Sundquist was diagnosed with a rare form of bone cancer as a child that resulted in his left leg being amputated at age 9 as part of his treatment. He began making single-leg costumes for himself in 2010, a tradition that started as just a way to make his friends laugh at parties, he told PEOPLE in 2017.
“Growing up, I was really self-conscious about the way I looked,” Sundquist told PEOPLE. “I always wore an artificial leg and I didn’t want anyone to know I was an amputee.”
“So I think my teenage self would be very surprised to know that not only am I pretty comfortable with my appearance now, I even call attention to what makes me different with these costumes,” he added. “It’s certainly an unexpected plot twist of my life that Halloween has become such an important holiday for me.”
From dressing up as an IHOP sign and a partially eaten gingerbread man, to even the leg lamp from A Christmas Story, Sundquist’s costumes go viral each year for their creativity and positive messaging.
“When I was a child, I wanted to be a Disney animator when I grew up.
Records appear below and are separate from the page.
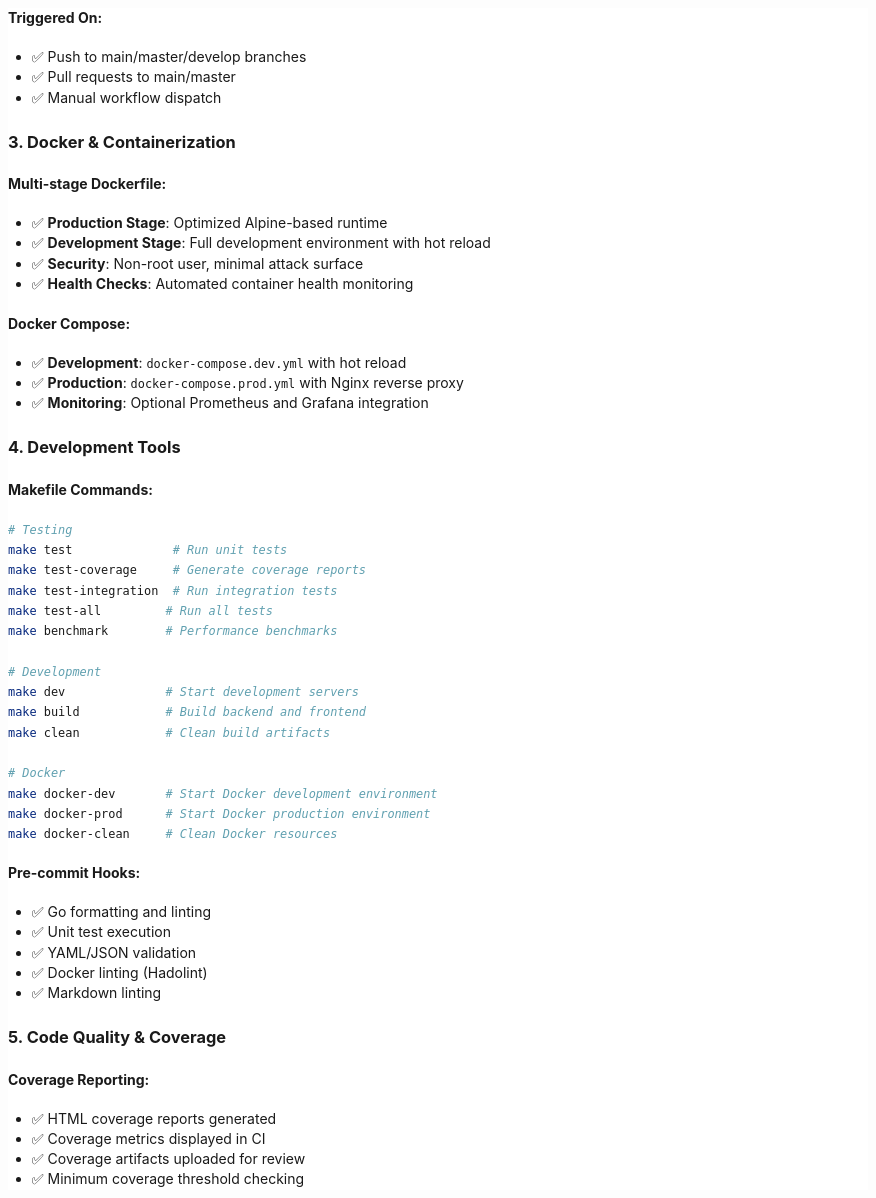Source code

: #### Triggered On:
- ✅ Push to main/master/develop branches
- ✅ Pull requests to main/master
- ✅ Manual workflow dispatch

### 3. Docker & Containerization

#### Multi-stage Dockerfile:
- ✅ **Production Stage**: Optimized Alpine-based runtime
- ✅ **Development Stage**: Full development environment with hot reload
- ✅ **Security**: Non-root user, minimal attack surface
- ✅ **Health Checks**: Automated container health monitoring

#### Docker Compose:
- ✅ **Development**: `docker-compose.dev.yml` with hot reload
- ✅ **Production**: `docker-compose.prod.yml` with Nginx reverse proxy
- ✅ **Monitoring**: Optional Prometheus and Grafana integration

### 4. Development Tools

#### Makefile Commands:
```bash
# Testing
make test              # Run unit tests
make test-coverage     # Generate coverage reports
make test-integration  # Run integration tests
make test-all         # Run all tests
make benchmark        # Performance benchmarks

# Development
make dev              # Start development servers
make build            # Build backend and frontend
make clean            # Clean build artifacts

# Docker
make docker-dev       # Start Docker development environment
make docker-prod      # Start Docker production environment
make docker-clean     # Clean Docker resources
```

#### Pre-commit Hooks:
- ✅ Go formatting and linting
- ✅ Unit test execution
- ✅ YAML/JSON validation
- ✅ Docker linting (Hadolint)
- ✅ Markdown linting

### 5. Code Quality & Coverage

#### Coverage Reporting:
- ✅ HTML coverage reports generated
- ✅ Coverage metrics displayed in CI
- ✅ Coverage artifacts uploaded for review
- ✅ Minimum coverage threshold checking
At age nine I lost my leg to cancer,” Sundquist told PEOPLE in 2018. “A few weeks later I got a letter from an animator at Walt Disney who happened to be a double amputee. His name was Broose Johnson. Make-A-Wish later gave me the chance to meet him.”
The letter Broose had sent him had a drawing of Genie, which was one of the characters he animated, Sundquist explained at the time, inspiring him to dress as the blue wish-granter.
“I wanted to dress as Genie as a tribute to Broose, to Make-A-Wish, and, of course, to Robin Williams,” he told PEOPLE. The late Williams portrayed Genie in the 1992 version of Aladdin.